Las cacerolas como instrumento de expresión y forma de manifestación de una protesta tuvieron su aparición en diciembre de 2001 cuando muchos decidieron, conjuntamente y de manera casi convencional, salir a la calle a golpear el primer “cacharro” que encontraron. Era de noche y una cacerola vacía era lo que más a mano tuvo la clase media para comenzar a golpear y ser escuchada. La disconformidad, la indignación y el enojo de un amplio sector de esa clase se hicieron escuchar esa misma noche y dicho fenómeno recibió el nombre de “cacerolazo”. Todo un neologismo.

De ahí en más, las cacerolas estuvieron a mano para que un sector de la clase media más acomodada saliera a protestar ante la indignación que le generaba, cuanta medida popular propulsara el gobierno de Cristina Fernández de Kirchner. No era cuestión de salir solamente con la cacerola: en algunas fotos se pudo ver a la señora de Barrio Norte haciendo “cacerolear” a su mucama y, de esa manera, obligando a alguien a identificarse con una clase social ajena.

Así surgieron los “cacerolos”, grandes exponentes de la indignación y el gorilismo. La olla es otra cosa. Y cobra otro sentido cuando esa olla es olla popular.

Aunque se le parezca en lo que nombra, la olla constituye el emblema de las clases populares más perjudicadas frente al hambre y la desocupación. La olla no transmite indignación sino dignidad, es el lugar de reunión para palear el hambre de muchos: niños, niñas, adolescentes, familias enteras recurren todos los días a las ollas populares para hacer frente al brutal ajuste. Ellas son símbolo de aquello que se comparte junto con el dolor y la rabia de no tener qué comer. Las ollas populares -que resurgieron a partir de las políticas económicas y sociales del gobierno de Maurici Macri- son el refugio para quienes el Estado desampara y deja afuera mediante la implementación de sus políticas económicas y sociales. Esas ollas sí hacen ruido y molestan porque visibilizan la ausencia del Estado.
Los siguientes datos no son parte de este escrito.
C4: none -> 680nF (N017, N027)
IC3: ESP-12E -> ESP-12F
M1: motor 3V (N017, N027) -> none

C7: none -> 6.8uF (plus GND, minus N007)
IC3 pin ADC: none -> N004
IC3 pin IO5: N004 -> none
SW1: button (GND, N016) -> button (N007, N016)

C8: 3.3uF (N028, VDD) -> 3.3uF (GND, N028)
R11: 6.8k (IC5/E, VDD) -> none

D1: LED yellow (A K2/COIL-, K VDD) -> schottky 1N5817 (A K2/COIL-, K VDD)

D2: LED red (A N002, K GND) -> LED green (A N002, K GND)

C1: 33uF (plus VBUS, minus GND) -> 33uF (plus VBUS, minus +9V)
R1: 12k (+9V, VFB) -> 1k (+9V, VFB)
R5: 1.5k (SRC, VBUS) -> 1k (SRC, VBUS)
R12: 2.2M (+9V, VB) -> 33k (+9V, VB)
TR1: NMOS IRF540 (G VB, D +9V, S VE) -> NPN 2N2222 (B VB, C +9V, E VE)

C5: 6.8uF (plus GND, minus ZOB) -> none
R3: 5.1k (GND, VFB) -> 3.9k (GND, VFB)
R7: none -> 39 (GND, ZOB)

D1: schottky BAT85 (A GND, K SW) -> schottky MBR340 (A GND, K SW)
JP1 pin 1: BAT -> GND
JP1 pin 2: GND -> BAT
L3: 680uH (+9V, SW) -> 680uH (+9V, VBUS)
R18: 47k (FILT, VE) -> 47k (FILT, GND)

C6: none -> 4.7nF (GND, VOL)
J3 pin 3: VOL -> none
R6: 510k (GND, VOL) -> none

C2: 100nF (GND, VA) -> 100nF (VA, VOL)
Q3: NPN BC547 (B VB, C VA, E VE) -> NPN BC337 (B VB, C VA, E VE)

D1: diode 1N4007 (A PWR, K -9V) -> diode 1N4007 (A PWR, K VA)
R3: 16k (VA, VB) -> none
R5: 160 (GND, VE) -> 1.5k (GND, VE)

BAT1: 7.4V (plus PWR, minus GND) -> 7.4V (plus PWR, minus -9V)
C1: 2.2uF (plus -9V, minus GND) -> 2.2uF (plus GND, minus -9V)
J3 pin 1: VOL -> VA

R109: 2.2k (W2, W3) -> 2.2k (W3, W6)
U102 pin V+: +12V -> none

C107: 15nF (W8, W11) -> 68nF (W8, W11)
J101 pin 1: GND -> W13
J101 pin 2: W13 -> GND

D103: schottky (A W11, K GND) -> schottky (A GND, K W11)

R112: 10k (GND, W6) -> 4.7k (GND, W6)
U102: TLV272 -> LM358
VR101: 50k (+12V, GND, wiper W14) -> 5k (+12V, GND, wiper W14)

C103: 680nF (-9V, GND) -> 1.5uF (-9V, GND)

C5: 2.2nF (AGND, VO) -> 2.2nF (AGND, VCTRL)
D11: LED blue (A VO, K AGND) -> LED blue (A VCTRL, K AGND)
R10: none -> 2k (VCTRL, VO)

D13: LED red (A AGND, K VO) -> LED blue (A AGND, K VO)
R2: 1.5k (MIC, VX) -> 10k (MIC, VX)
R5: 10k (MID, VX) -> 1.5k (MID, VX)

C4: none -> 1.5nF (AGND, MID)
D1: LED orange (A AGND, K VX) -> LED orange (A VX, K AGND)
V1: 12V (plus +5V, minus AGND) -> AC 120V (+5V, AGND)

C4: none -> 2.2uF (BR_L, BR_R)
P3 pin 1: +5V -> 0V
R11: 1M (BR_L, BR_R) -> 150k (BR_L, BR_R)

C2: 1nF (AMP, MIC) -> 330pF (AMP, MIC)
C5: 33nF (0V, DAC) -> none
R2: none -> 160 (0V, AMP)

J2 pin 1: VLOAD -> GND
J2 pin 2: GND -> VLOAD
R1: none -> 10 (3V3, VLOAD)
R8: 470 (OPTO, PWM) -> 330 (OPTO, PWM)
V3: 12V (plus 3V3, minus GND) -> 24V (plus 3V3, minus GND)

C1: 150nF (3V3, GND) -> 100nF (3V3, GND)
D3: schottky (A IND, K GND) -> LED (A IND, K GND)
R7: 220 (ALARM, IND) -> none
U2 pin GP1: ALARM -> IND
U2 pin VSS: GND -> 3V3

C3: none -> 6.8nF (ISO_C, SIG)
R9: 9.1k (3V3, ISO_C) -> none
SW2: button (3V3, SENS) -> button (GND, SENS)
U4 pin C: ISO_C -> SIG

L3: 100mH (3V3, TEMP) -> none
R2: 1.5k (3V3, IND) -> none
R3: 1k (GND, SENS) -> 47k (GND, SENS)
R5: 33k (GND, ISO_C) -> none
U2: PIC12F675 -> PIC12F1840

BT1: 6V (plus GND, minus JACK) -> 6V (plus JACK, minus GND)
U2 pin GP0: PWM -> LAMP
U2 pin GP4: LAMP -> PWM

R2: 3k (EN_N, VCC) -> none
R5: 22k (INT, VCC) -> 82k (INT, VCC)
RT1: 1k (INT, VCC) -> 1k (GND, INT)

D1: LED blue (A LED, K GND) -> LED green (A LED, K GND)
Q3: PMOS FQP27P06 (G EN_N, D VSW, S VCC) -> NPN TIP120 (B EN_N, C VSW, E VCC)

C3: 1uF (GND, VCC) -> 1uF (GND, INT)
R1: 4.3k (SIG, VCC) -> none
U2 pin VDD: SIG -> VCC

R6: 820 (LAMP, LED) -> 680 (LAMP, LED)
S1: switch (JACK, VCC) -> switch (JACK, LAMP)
Y eso jode.

El miércoles por la tarde, Corina de Bonis, maestra del Centro Educativo complementario 801 de Moreno, fue abordada por desconocidos que la obligaron a subir a un auto para golpearla, torturarla, colocarle una bolsa en la cabeza, amenazarla de muerte y, finalmente, escribir sobre su cuerpo la frase: “Ollas no”. Estas prácticas que nos retrotraen a lo más terrible de la última dictadura nos dejan sin palabras ante el horror.

En su Oración de un desocupado, dice Juan Gelman: “yo no robé/no asesiné/fui niño/ y en cambio me golpean (…) Padre, bájate, si estás, que busco resignación en mí y no tengo y voy a agarrarme la rabia y a afilarla”.

Muchas fueron las manifestaciones inmediatas de repudio ante los hechos, sin embargo nadie de la clase media acomodada salió a cacerolear por Corina.

Hubo, por suerte, muchos compañeros docentes, que al día siguiente salieron a las calles a marchar por ella y por todas las Corinas que día a día dan de comer y que hacen ruidos con sus ollas para que algún día dejen de torturarlas y se las escuche.